The conference was announced by Mr Sejourne last month. He said at the time that it would “try to resolve the dramatic humanitarian crises plaguing this area”.

A representative for the German Federal Foreign Office confirmed that Foreign Affairs Minister Annalena Baerbock will co-host the event.

The representative told The National that the conference is "also intended to send a clear political signal to the warring parties to end the fighting."

Sudanese civil society will be closely involved in the event, they said.

Those invited also include Sudan's neighbours, international organisations such as the UN, and donors, as well as EU member states.

Fund-raising will be geared towards Sudan and neighbouring countries, where several hundreds of thousands of Sudanese refugees have fled.

Also on the agenda will be humanitarian access, which presents “a real difficulty”, the French source said.

“The suffering of the Sudanese people is unacceptable and unbearable,” the source said.
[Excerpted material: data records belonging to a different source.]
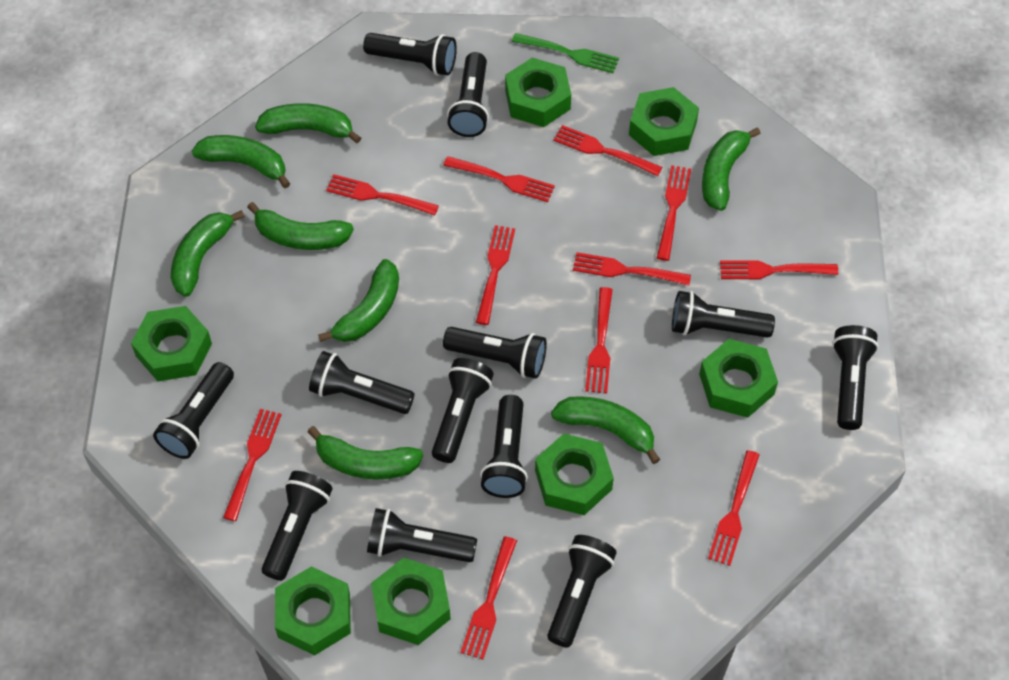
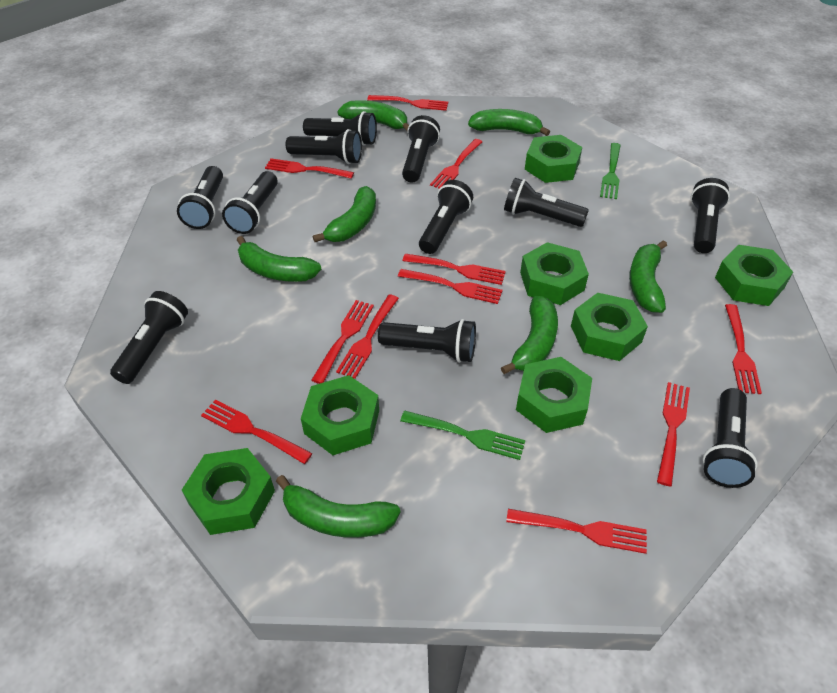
black flashlight: [153,362,234,459] [262,471,333,581] [309,351,415,414] [363,33,457,76] [367,508,477,562] [432,358,494,463] [443,327,547,379] [447,52,489,137] [480,395,528,498] [547,535,617,647] [672,291,775,338] [832,325,879,430] = 12 -> [110,291,188,384] [177,166,223,229] [222,171,278,234] [286,129,362,164] [303,111,377,146] [378,319,476,363] [402,115,440,183] [419,180,473,254] [504,178,589,227] [691,178,730,253] [703,388,758,488] = 11
green banana: [171,210,245,297] [192,135,290,188] [247,202,354,250] [255,103,361,143] [307,426,424,479] [318,259,399,342] [551,396,660,464] [702,127,761,211] = 8 -> [237,236,321,282] [276,475,400,538] [313,186,376,242] [337,100,409,131] [468,109,550,136] [501,296,558,374] [629,240,667,313] = 7
green fork: [512,33,619,73] = 1 -> [400,411,525,460] [600,143,621,199] = 2

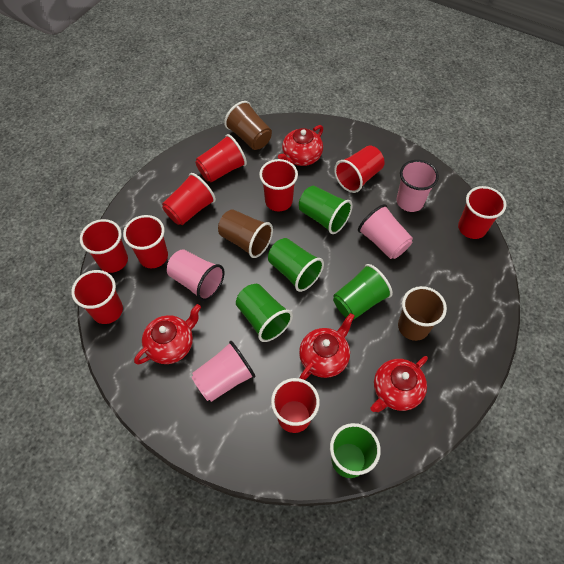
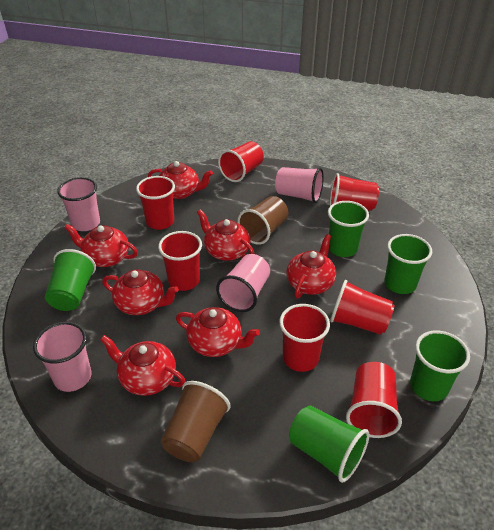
brown cup: [218,209,273,258] [224,101,272,150] [398,286,447,341] = 3 -> [161,381,231,462] [237,196,288,245] = 2
red cup: [71,270,123,324] [80,219,128,273] [123,215,168,268] [162,173,216,225] [195,134,247,182] [259,159,298,211] [271,378,320,433] [334,146,385,193] [458,186,506,239] = 9 -> [136,176,175,230] [158,231,202,291] [218,141,264,182] [279,304,330,372] [330,173,379,211] [330,280,394,335] [346,362,402,438] = 7
red teapot: [134,304,201,365] [278,125,323,166] [299,313,355,380] [370,356,428,412] = 4 -> [64,224,138,267] [100,335,186,396] [102,269,179,315] [148,161,213,199] [176,307,260,357] [197,209,254,261] [286,234,336,298] = 7

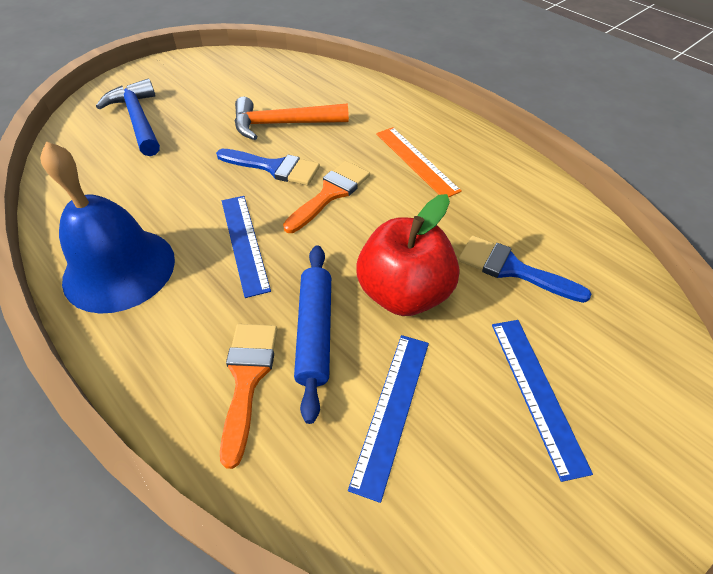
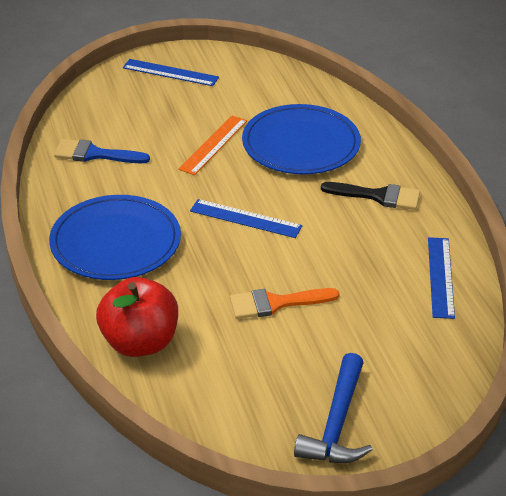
black brush: none = 0 -> [321,182,420,210] = 1
blue bell: [40,141,175,314] = 1 -> none = 0
blue brush: [216,149,320,185] [458,236,591,303] = 2 -> [54,139,150,163] = 1
blue plate: none = 0 -> [49,195,181,280] [242,104,361,175] = 2
blue rolling pin: [294,245,331,424] = 1 -> none = 0
orange brush: [220,324,278,469] [283,161,370,233] = 2 -> [230,288,340,319] = 1
orange hammer: [235,97,349,140] = 1 -> none = 0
Recent reports have highlighted the famine that has gripped parts of the country.

The World Food Programme warned last month that at least 25 million people were struggling with soaring rates of hunger and malnutrition.

Thousands of families are being displaced to Chad and South Sudan each week.

The programme is facing an almost $300 million funding gap for the next six months.

The Sudanese army rejected a call for a ceasefire during Ramadan, which began on Monday, saying it intended to continue to fight.

Residents in Khartoum told AFP they are struggling to feed themselves.

“Ramadan? We've been doing that for months,” resident Othman Idriss said by phone.

“We have been eating one meal a day for months and we no longer even have the means to prepare it ourselves.

“They serve it to us in a soup kitchen organised in a mosque.”

The army and the paramilitary Rapid Support Forces have been found by the UN to have committed war crimes during the conflict.